A Parable in Computational Biology
Reuben Settergren

      Suppose that one day, while you are poking around a medieval castle in Germany, in an out-of-the-way chamber you find evidence of pre-Gutenberg mechanical printing! There are stacks and stacks of what look like large rolls of ticker tape about a centimeter wide. Examining a few of the rolls, you can see that on each roll is printed a continuous line of text (in German), that if completely unraveled, would be perhaps a kilometer or more in length! Also, as far as you can tell from the first few feet, the text on each roll is identical.

      As you are crouching in the corner behind a huge stack of rolls to pull out another sample, somebody throws a grenade into the room, and BOOM! it explodes. You survive only because all of the paper in the room bore the brunt of the blast for you. The demolition of the tapes was so complete that the longest intact fragments are only a few meters in length. So the task before you is to reconstruct the mysterious text that was on all of these rolls. It will take a long time, but fortunately, you know a monk in a nearby abbey, who is insane . . .

      All Helmut the insane German monk does every waking hour is examine any kind of printed material, and snip out every occurrence of the word "UND" to add to his collection. So you gather all of the largest fragments you can find, and (after xeroxing and carefully archiving the copies), you spend the next few months in a cell with Helmut, feeding him strips of text, and collecting in a ziploc baggie the snippets that fall every time he snips an UND --- one baggie to hold the snippets from each large fragment.

      Once every large fragment has been reduced to snippets, you retire to your lab to begin the real work. You open each baggie, and measure the length of each snippet. This data can then tell you, for instance, how long each large fragment was. More importantly, it also tells you the lengths of the spaces between all of the adjacent UNDs in that portion of the text. So, for instance, if two large fragments share a common portion of the text which contains 6 UNDs, then the baggies for those two fragments should have 5 pairs of snippets that are the same length. From this kind of information, you hope to build a map of how the fragments overlap each other, and reconstruct the original text!

      To explain the parable: the text on the very long strip of paper is our DNA, 3 billion nucleotides (A,C,T, or G) long. The Human Genome Project is the national effort to sequence (i.e. "read") the entire string.

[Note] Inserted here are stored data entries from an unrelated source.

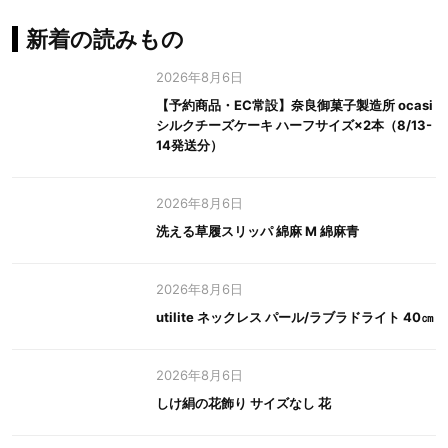
新着の読みもの
2026年8月6日
【予約商品・EC常設】奈良御菓子製造所 ocasi
シルクチーズケーキ ハーフサイズ×2本（8/13-
14発送分）
2026年8月6日
洗える草履スリッパ 綿麻 M 綿麻青
2026年8月6日
utilite ネックレス パール/ラブラドライト 40㎝
2026年8月6日
しけ絹の花飾り サイズなし 花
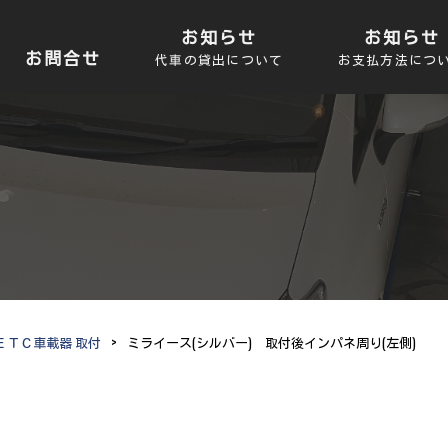
お知らせ
お知らせ
お問合せ
代車の貸出について
お支払方法につ
ＥＴＣ車載器 取付
>
ミライース(シルバー) 取付後インパネ周り(左側)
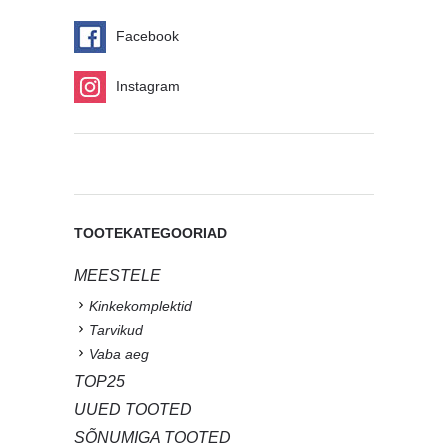
Facebook
Instagram
TOOTEKATEGOORIAD
MEESTELE
Kinkekomplektid
Tarvikud
Vaba aeg
TOP25
UUED TOOTED
SÕNUMIGA TOOTED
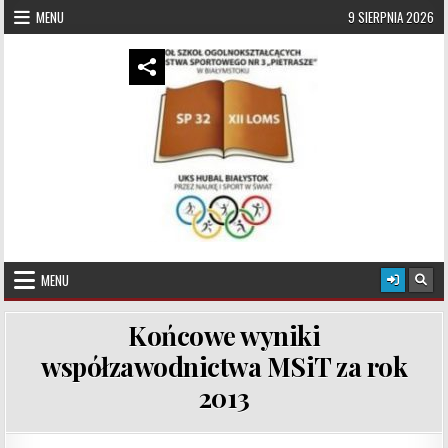
Skip to content
MENU
9 SIERPNIA 2026
UKS Hubal Białystok
Klub Sportowy
MENU
Końcowe wyniki
współzawodnictwa MSiT za rok
2013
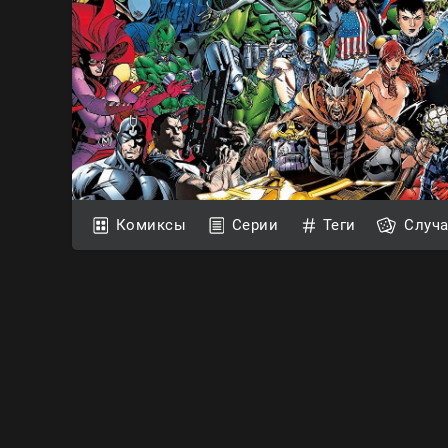
Комиксы
Серии
Теги
Случ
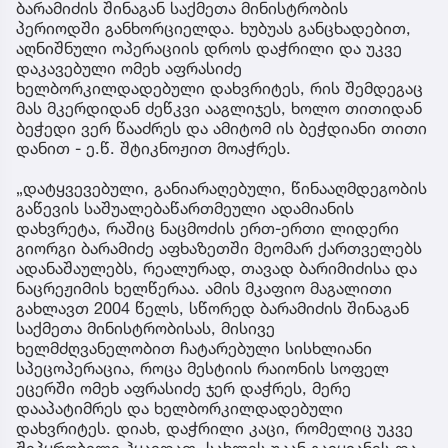
ბარამიძის შინაგან საქმეთა მინისტრობის
პერიოდში განხორციელდა. ხუბუას განცხადებით,
აღნიშნული ოპერაციის დროს დაჭრილი და უკვე
დაკავებული ომეხ აფრასიძე
ხელბორკილდადებული დახვრიტეს, რის შემდეგაც
მას მკერდიდან ძეწკვი ააგლიჯეს, ხოლო თითიდან
ბეჭედი ვერ წააძრეს და ამიტომ ის ბეჭდიანი თითი
დანით - ე.წ. შტიკნოჟით მოაჭრეს.
„დატყვევებული, განიარაღებული, წინააღმდეგობის
გაწევის საშუალებაწართმეული ადამიანის
დახვრეტა, რაშიც ნაცმოძის ერთ-ერთი ლიდერი
გიორგი ბარამიძე აფხაზეთში მეომარ ქართველებს
ადანაშაულებს, რეალურად, თავად ბარიმიძისა და
ნაცრეჟიმის ხელწერაა. ამის მკაფიო მაგალითი
გახლავთ 2004 წელს, სწორედ ბარამიძის შინაგან
საქმეთა მინისტრობისას, მისივე
ხელმძღვანელობით ჩატარებული სისხლიანი
სპეცოპერაცია, როცა მესტიის რაიონის სოფელ
ეცერში ომეხ აფრასიძე ჯერ დაჭრეს, მერე
დააპატიმრეს და ხელბორკილდადებული
დახვრიტეს. დიახ, დაჭრილი კაცი, რომელიც უკვე
შეპყრობილი ჰყავდათ, სახლის უკან გაიყვანეს და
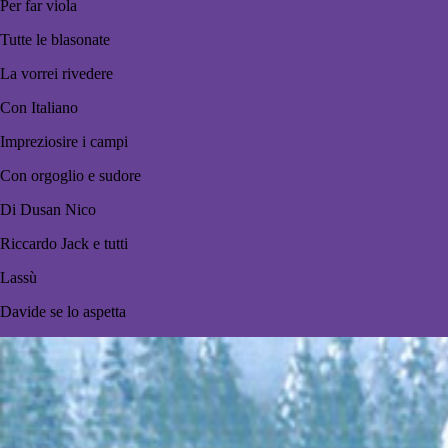
Per far viola
Tutte le blasonate
La vorrei rivedere
Con Italiano
Impreziosire i campi
Con orgoglio e sudore
Di Dusan Nico
Riccardo Jack e tutti
Lassù
Davide se lo aspetta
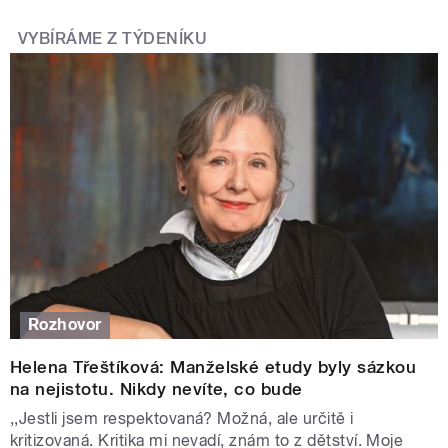
VYBÍRÁME Z TÝDENÍKU
Rozhovor
Helena Třeštíková: Manželské etudy byly sázkou
na nejistotu. Nikdy nevíte, co bude
,,Jestli jsem respektovaná? Možná, ale určitě i
kritizovaná. Kritika mi nevadí, znám to z dětství. Moje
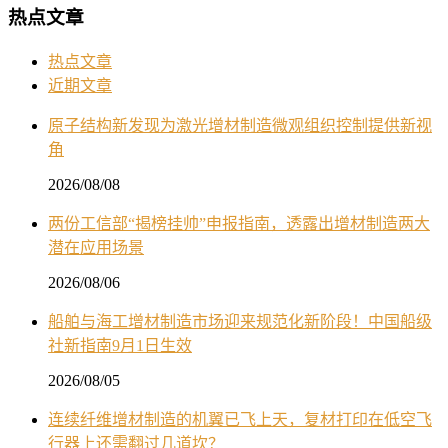
热点文章
热点文章
近期文章
原子结构新发现为激光增材制造微观组织控制提供新视
角
2026/08/08
两份工信部“揭榜挂帅”申报指南，透露出增材制造两大
潜在应用场景
2026/08/06
船舶与海工增材制造市场迎来规范化新阶段！中国船级
社新指南9月1日生效
2026/08/05
连续纤维增材制造的机翼已飞上天，复材打印在低空飞
行器上还需翻过几道坎？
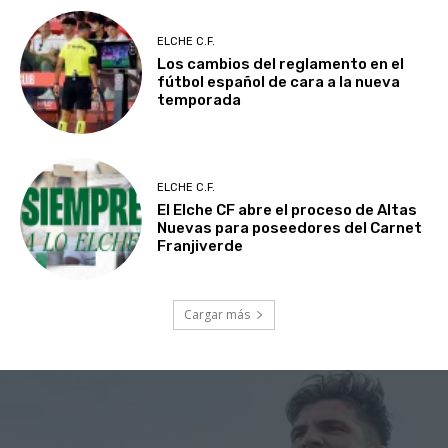
ELCHE C.F.
Los cambios del reglamento en el
fútbol español de cara a la nueva
temporada
ELCHE C.F.
El Elche CF abre el proceso de Altas
Nuevas para poseedores del Carnet
Franjiverde
Cargar más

It is not possible to directly "read" long fragments of DNA (more than about 1000 nucleotides), so the DNA must be fractured and reassembled. The large fragments created by some random process (BOOM!) are called clones. The role of Helmut is played by restriction enzymes, whose sole biological function is to search a strand of DNA for a particular small substring of nucleotides, and cleave the DNA at that point (yielding restriction fragments (snippets)). Biological techniques exist for measuring the lengths of DNA fragments, and from that data, it becomes a largely algorithmic issue to build a map of the clones.

      This summer I was working at the Genome Center at MIT's Whitehead Institute, considering the following problem: if the clones are very large, they will produce very many restriction fragments --- so many that any two clones could have quite a few fragments which are the same length (within measurement error), even if they don't truly overlap. How can you tell the difference between two clones that really overlap and two clones that have a lot of common fragment sizes out of coincidence? For the length of clones (about 150,000 nucleotides), and the average length of restriction fragments (about 4096 nucleotides) I was working with, it turned out that it was basically not possible to reliably tell the difference --- the noise from the coincidentally shared fragments drowned out the signal from the true overlaps. But from that failure springs a new question to be investigated: for what parameters of clone length and fragment size is the overlap signal detectable? And so the mathematical journey rolls on.